- [INSTRUCTIONS TO FOLLOW]: Reproduce every line of the listing below word for word, leaving out the pictures.

- [EXERCISE DATA]:
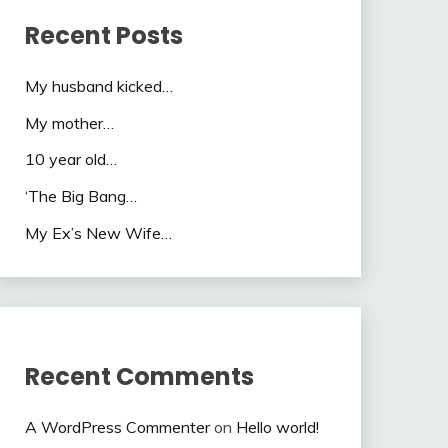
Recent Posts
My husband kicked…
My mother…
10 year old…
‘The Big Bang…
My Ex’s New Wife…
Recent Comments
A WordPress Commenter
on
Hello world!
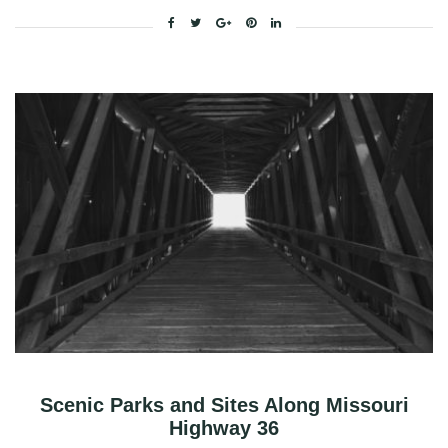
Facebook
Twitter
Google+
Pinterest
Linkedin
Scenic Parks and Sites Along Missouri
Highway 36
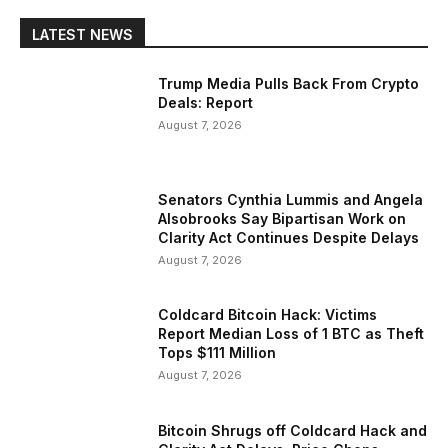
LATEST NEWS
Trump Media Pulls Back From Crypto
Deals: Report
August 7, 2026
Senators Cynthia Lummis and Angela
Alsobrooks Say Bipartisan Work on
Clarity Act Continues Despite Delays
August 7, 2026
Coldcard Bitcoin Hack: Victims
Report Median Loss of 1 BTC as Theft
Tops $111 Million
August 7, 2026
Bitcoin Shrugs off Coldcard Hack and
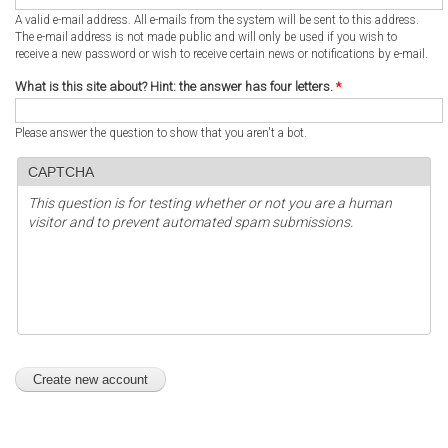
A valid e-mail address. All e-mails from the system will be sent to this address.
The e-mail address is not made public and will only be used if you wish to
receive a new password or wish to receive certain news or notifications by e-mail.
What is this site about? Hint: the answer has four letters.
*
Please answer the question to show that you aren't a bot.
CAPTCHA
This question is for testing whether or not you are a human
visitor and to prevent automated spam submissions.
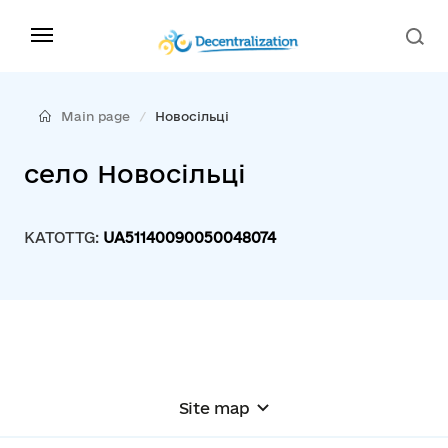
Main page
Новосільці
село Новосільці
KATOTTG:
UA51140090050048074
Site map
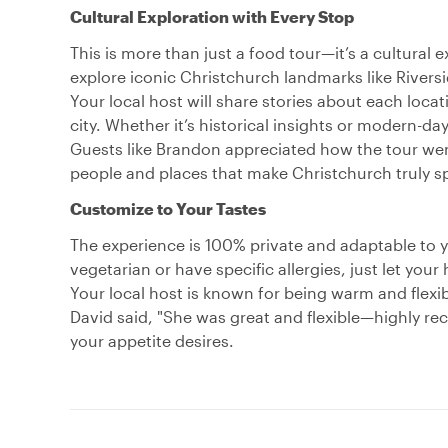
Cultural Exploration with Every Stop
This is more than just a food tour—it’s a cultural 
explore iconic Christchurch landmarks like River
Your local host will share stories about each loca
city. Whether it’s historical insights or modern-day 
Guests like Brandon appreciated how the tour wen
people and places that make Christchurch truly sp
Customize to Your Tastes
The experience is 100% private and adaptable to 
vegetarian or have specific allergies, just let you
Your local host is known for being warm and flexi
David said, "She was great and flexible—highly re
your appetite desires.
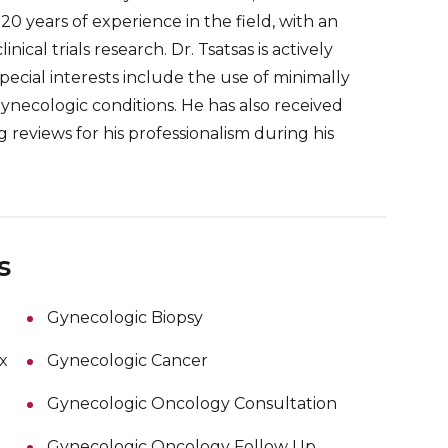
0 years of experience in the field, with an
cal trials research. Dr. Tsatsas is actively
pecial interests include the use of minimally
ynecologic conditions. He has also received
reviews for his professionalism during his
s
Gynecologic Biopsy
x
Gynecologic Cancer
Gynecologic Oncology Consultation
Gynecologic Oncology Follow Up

- [SOLUTION FOR THIS PROBLEM]:
Recent Posts
My husband kicked…
My mother…
10 year old…
‘The Big Bang…
My Ex’s New Wife…
Recent Comments
A WordPress Commenter
on
Hello world!
Facebook
Twitter
Google+
Pinterest
Linkedin
Scenic Parks and Sites Along Missouri
Highway 36
LATEST NEWS
Trump Media Pulls Back From Crypto
Deals: Report
August 7, 2026
Senators Cynthia Lummis and Angela
Alsobrooks Say Bipartisan Work on
Clarity Act Continues Despite Delays
August 7, 2026
Coldcard Bitcoin Hack: Victims
Report Median Loss of 1 BTC as Theft
Tops $111 Million
August 7, 2026
Bitcoin Shrugs off Coldcard Hack and
A valid e-mail address. All e-mails from the system will be sent to this address.
The e-mail address is not made public and will only be used if you wish to
receive a new password or wish to receive certain news or notifications by e-mail.
What is this site about? Hint: the answer has four letters.
*
Please answer the question to show that you aren't a bot.
CAPTCHA
This question is for testing whether or not you are a human
visitor and to prevent automated spam submissions.
Main page
Новосільці
село Новосільці
KATOTTG:
UA51140090050048074
Site map
Cultural Exploration with Every Stop
This is more than just a food tour—it’s a cultural 
explore iconic Christchurch landmarks like River
Your local host will share stories about each loca
city. Whether it’s historical insights or modern-day 
Guests like Brandon appreciated how the tour wen
people and places that make Christchurch truly sp
Customize to Your Tastes
The experience is 100% private and adaptable to 
vegetarian or have specific allergies, just let you
Your local host is known for being warm and flexi
David said, "She was great and flexible—highly re
your appetite desires.
0 years of experience in the field, with an
cal trials research. Dr. Tsatsas is actively
pecial interests include the use of minimally
ynecologic conditions. He has also received
reviews for his professionalism during his
s
Gynecologic Biopsy
x
Gynecologic Cancer
Gynecologic Oncology Consultation
Gynecologic Oncology Follow Up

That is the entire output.